AU MOMENT où s’ouvrait, à Nuremberg, le congrès annuel des médecins allemands, l’union des caisses maladie allemandes tenait une conférence de presse à Berlin pour présenter une étude « irréfutable » censée accréditer la corruption de nombre de praticiens allemands. Selon cette étude, près d’un médecin sur cinq, et une clinique sur quatre, recevrait ou proposerait des pots-de-vin pour hospitaliser des patients dans tel ou tel établissement, les « cadeaux » entre professionnels de santé étant par ailleurs extrêmement fréquents.
Pour les médecins, cette étude est la goutte d’eau qui fait déborder le vase… de relations déjà extrêmement tendues entre le corps médical et les caisses.

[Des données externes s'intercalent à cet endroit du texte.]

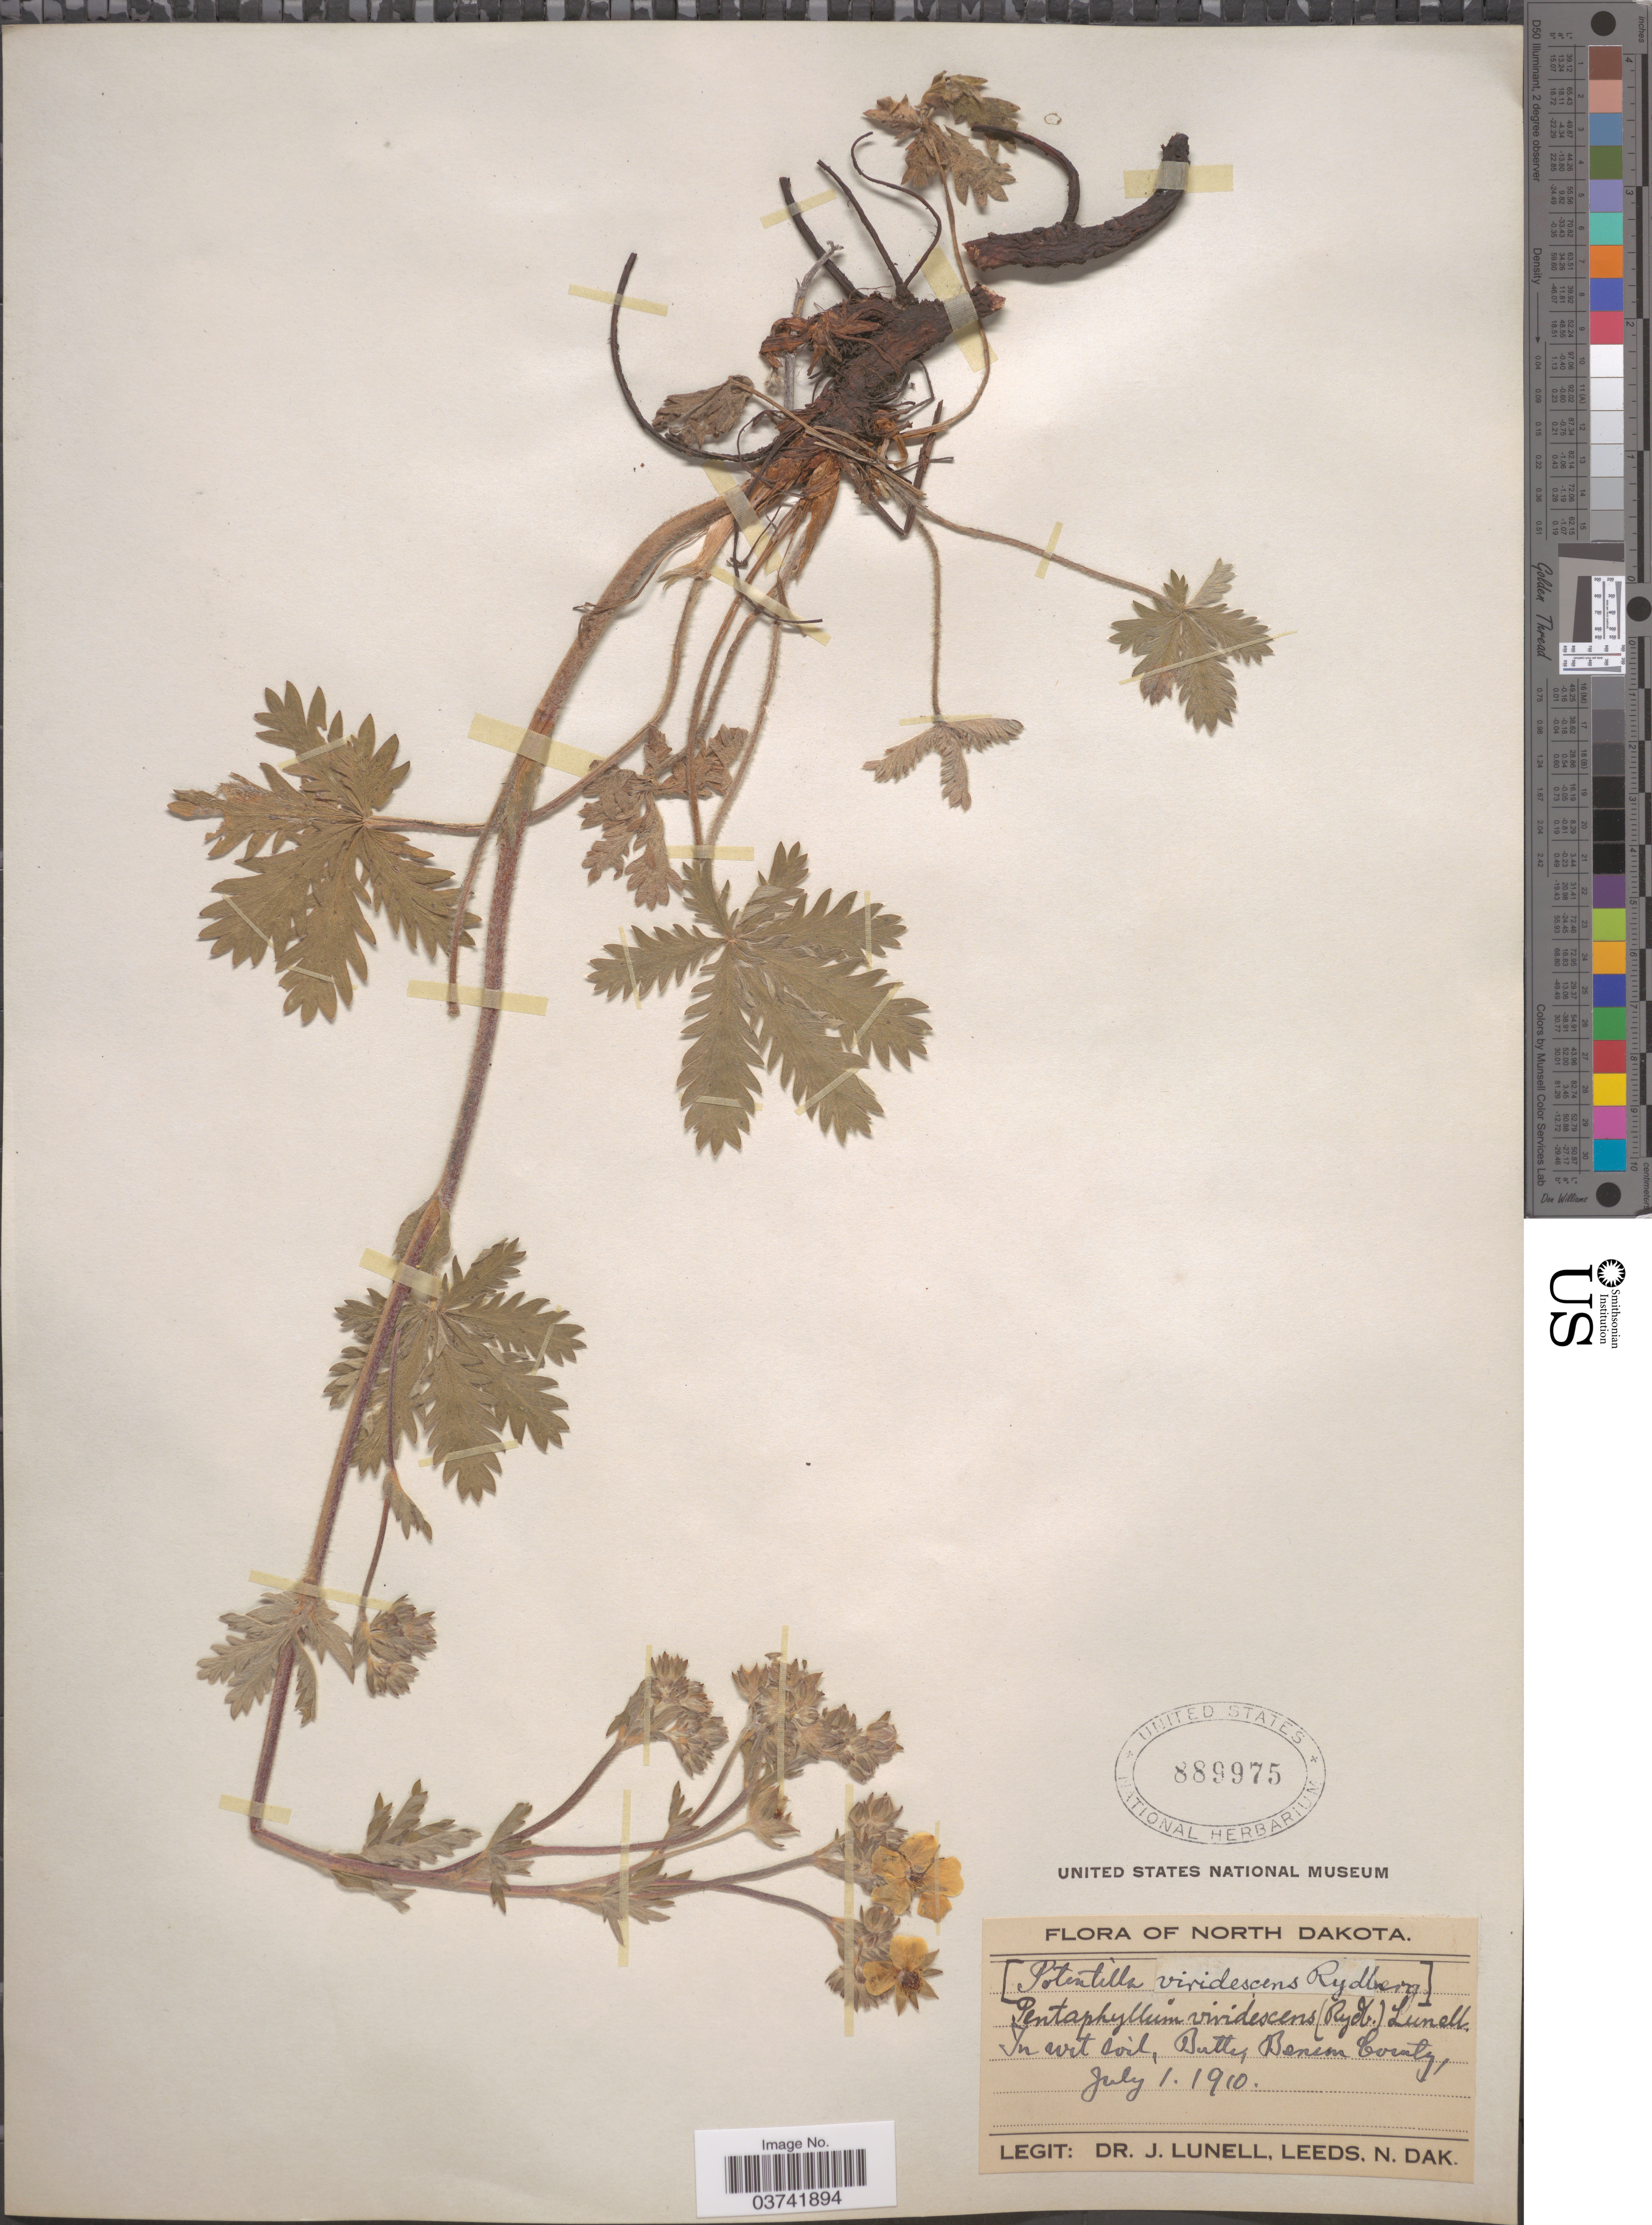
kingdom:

Réalisée par un centre de lutte contre la corruption dépendant de l’université de Halle, l’étude s’appuie sur 1 200 entretiens téléphoniques effectués auprès de médecins et de cliniques. Près de 20 % des praticiens, donc, reconnaissent que ces pratiques (pots-de-vin, cadeaux) existent, et ils disent ignorer leur caractère délictueux. De même, nombre de cliniques avouent faire des cadeaux aux médecins – mais aucun fait ni nom précis n’est cité dans cette enquête controversée.
Au bout du compte, le « scoop » des caisses se dégonfle assez rapidement d’autant que les affaires de ce genre réellement traitées par la justice sont très peu nombreuses. L’Allemagne dispose depuis plus de trente ans d’une « loi anti-cadeaux » sévère, encore durcie il y a cinq ans. « Si nous étions vraiment tous des délinquants, nous serions nombreux à être condamnés », s’indigne le président de l’Ordre, le Dr Montgomery, en dénonçant le « populisme sensationnel » de ces chiffres.
Durcir les contrôles.
Outre-Rhin, ce genre d’affaires empoisonne les relations entre les médecins et les caisses, la complexité administrative du système de santé ne facilitant pas les choses. La nomenclature allemande des actes médicaux comporte quelque… 3 000 tarifs. Le système des enveloppes globales fait que les transferts d’un patient vers un autre médecin ou une clinique peuvent s’accompagner de transferts financiers. Des mouvements parfois pris pour des cadeaux par des observateurs peu avertis. Les caisses estiment néanmoins qu’il faut encore durcir le système de contrôles. Elles soutiennent la mise en place, réclamée par l’opposition sociale-démocrate, de « procureurs anti-corruption » spécialement chargés des professionnels de santé. Mais les médecins considèrent que si ces inspecteurs peuvent vérifier leurs actes, c’en sera fini du secret médical et de la médecine libérale. La corruption supposée du système de santé (et les moyens de la combattre) constitue déjà un sujet des prochaines élections législatives, qui se dérouleront en 2013.